KC: What about things that you wish you had done—things that you either didn’t get to or wish you had done differently or were there any missed opportunities over your tenure?

MJB: I think certainly the arts omnibus bill was a big wishlist thing. I had a dream of seeing if I could create a program whereby all the new legislators going into office would drive around to a couple of communities and just have an immersive arts day.

I’ve been through a lot of leadership programs in the state and I wanted to design an arts day for all of them so that anyone in C-suites or middle management, no matter what industry you were coming from, you had an arts day. We have transportation days, we have public safety days, and I just always thought we needed an arts day. So I wanted that to happen.

I wanted more legislation passed, but I think all of that is to come. So I have no regrets.

KC: What do you feel like this role taught you? What did Massachusetts teach you? And are there any particularly memorable moments from your time here?

MJB: Oh gosh. So many. First, being in a state that is first at so many things taught me that so much is possible. It also taught me that vision is critical. When you see people that have a vision, all of a sudden things happen.

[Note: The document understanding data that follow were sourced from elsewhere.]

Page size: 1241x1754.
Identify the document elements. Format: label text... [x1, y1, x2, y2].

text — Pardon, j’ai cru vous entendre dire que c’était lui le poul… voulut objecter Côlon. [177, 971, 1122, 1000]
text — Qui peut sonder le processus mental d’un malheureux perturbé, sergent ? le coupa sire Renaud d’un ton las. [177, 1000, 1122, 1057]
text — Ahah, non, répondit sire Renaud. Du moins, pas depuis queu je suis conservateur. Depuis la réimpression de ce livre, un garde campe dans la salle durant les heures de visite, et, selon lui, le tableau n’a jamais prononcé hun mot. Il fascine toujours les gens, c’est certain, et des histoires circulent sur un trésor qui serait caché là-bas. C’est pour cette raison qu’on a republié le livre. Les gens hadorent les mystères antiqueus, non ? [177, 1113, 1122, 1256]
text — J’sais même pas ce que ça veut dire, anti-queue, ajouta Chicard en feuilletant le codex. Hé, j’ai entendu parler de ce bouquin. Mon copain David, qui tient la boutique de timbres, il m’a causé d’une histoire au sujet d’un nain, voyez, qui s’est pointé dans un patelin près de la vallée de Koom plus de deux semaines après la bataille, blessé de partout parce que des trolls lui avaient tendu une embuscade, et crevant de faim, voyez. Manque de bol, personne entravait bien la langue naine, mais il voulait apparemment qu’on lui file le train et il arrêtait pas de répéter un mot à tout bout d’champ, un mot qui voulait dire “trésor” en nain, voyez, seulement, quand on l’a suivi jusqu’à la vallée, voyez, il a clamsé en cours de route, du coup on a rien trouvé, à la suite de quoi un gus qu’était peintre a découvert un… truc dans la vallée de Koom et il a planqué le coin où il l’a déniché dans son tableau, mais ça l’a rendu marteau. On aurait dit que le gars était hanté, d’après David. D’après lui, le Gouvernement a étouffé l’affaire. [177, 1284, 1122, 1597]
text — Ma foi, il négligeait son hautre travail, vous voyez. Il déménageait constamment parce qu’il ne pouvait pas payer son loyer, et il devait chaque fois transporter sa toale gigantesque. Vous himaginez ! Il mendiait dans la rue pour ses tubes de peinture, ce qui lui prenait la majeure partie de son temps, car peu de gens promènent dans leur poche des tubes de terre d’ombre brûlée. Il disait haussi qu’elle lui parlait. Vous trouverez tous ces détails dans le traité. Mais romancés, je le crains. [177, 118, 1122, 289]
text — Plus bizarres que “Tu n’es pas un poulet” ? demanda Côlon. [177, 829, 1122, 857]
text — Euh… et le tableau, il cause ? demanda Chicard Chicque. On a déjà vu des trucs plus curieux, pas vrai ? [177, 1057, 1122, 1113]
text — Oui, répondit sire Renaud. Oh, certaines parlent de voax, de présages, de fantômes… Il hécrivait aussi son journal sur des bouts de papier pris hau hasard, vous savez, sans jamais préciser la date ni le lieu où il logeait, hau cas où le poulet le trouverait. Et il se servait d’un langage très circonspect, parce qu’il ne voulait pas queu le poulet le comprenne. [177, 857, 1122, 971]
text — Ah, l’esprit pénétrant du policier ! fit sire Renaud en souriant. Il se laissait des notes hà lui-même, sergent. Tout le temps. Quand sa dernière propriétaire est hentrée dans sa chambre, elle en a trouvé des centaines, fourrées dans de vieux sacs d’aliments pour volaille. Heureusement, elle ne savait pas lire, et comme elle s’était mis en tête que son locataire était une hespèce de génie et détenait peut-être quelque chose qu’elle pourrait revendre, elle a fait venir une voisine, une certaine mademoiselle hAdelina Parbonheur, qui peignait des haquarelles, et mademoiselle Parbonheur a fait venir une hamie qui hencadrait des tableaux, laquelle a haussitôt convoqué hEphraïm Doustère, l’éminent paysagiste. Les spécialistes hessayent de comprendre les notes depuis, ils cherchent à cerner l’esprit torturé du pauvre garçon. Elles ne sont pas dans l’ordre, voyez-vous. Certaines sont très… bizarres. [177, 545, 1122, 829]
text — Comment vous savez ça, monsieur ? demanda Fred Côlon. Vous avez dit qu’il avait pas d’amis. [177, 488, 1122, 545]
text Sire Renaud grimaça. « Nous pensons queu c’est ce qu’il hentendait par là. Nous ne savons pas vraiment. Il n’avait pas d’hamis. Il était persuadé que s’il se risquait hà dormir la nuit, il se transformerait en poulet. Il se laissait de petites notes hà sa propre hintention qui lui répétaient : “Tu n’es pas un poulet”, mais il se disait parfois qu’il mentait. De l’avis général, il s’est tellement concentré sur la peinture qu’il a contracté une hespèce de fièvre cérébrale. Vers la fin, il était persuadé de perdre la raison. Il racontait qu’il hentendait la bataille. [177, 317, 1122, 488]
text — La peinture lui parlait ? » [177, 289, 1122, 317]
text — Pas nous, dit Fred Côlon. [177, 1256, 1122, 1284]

So much professional development has happened in my life in the last six-and-a-half years that I’ve been here. So I am grateful for all of that from Harvard Business School, Harvard Kennedy School, The Partnership, the CAP Collaborative program, University of Massachusetts. I have absorbed so much information and I’ve been in so many rooms.

One of my favorites moments—this is so small—but I went to the Chesterwood Museum, and I read a little bit about Daniel Chester French, the sculptor. I didn’t really know the breadth of his work, and so I walked in and I was facing in one direction and the chief curator came in and told me to turn around and look. And I turned around and there’s the hand-sculpted version of the Lincoln Memorial right behind me. And I was like, Oh my God, that happened right here in Massachusetts. So that was a memorable moment.

And I started uncovering all these things that happened in Massachusetts. It is a state literally built on arts and culture. I’m so happy to have been a part of naming the state’s first poet laureate. The work we did redesigning our grants to make them much more user friendly. The work we did to build relationships with multicultural communities.

My favorite things were always going to visit arts organizations. I loved driving all over the state and looking into the eyes of these people that were making the world better and letting them know that they were loved and seen and noticed and needed.

Annually reading the “’Twas the Night Before Christmas” at the Boston Symphony Orchestra. Reading the Longfellow poem about Paul Revere at the Old North Church, having been introduced by our former governor was a moment. Meeting the cast of Into the Woods on tour at Emerson Theatre with Governor Healey and having her hug my friends. Hanging out with the lieutenant governor and my friend Stephen Schwartz, who wrote Wicked, when he was premiering his show. There are hundreds of moments that stick out in my head. And sometimes I pinch myself. What a terrific five years.